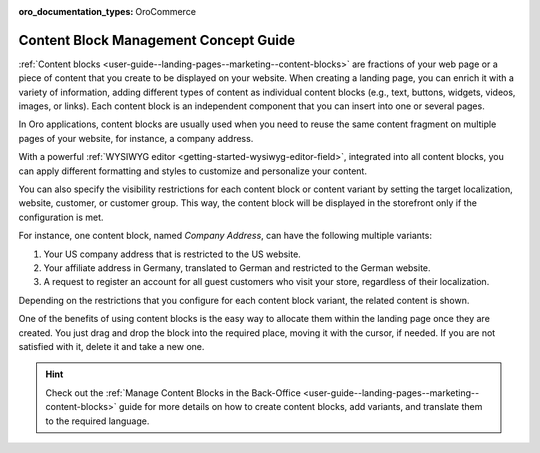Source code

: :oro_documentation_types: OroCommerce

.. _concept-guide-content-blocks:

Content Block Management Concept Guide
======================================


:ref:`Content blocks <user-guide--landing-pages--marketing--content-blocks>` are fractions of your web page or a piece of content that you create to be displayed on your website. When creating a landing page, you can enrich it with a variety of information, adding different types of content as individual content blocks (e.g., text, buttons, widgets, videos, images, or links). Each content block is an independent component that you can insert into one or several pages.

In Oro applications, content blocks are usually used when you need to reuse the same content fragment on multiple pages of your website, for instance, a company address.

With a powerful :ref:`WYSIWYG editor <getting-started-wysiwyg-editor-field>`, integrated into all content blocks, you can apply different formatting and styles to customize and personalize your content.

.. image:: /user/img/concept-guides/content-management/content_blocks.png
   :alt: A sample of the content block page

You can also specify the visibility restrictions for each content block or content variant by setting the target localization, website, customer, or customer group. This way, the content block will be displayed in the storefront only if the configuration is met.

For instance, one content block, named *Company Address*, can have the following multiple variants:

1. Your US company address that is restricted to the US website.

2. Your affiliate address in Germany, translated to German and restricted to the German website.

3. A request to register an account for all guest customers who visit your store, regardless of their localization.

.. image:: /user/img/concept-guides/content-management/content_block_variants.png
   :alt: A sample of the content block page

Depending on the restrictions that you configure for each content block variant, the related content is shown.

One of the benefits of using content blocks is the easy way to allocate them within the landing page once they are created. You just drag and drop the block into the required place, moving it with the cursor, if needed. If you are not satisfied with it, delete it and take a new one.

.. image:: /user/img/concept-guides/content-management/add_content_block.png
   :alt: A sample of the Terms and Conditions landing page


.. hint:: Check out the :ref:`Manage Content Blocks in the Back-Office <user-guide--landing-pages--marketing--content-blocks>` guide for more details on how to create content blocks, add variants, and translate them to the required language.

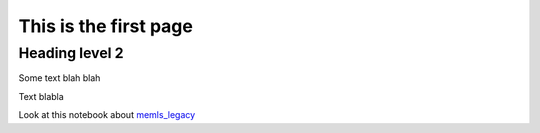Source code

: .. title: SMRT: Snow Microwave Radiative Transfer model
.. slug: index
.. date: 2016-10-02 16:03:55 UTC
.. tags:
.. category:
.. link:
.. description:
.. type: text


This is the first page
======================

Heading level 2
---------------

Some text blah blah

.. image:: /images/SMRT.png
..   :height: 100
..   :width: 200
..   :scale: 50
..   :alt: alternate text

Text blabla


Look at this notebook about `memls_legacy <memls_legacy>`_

» What the task asks:
Please return the span of lines above that opens with the one containing "This is the first page" and closes with the final line, both included, exactly as written and nothing more.

» Answer to this problem:
This is the first page
======================

Heading level 2
---------------

Some text blah blah

.. image:: /images/SMRT.png
..   :height: 100
..   :width: 200
..   :scale: 50
..   :alt: alternate text

Text blabla


Look at this notebook about `memls_legacy <memls_legacy>`_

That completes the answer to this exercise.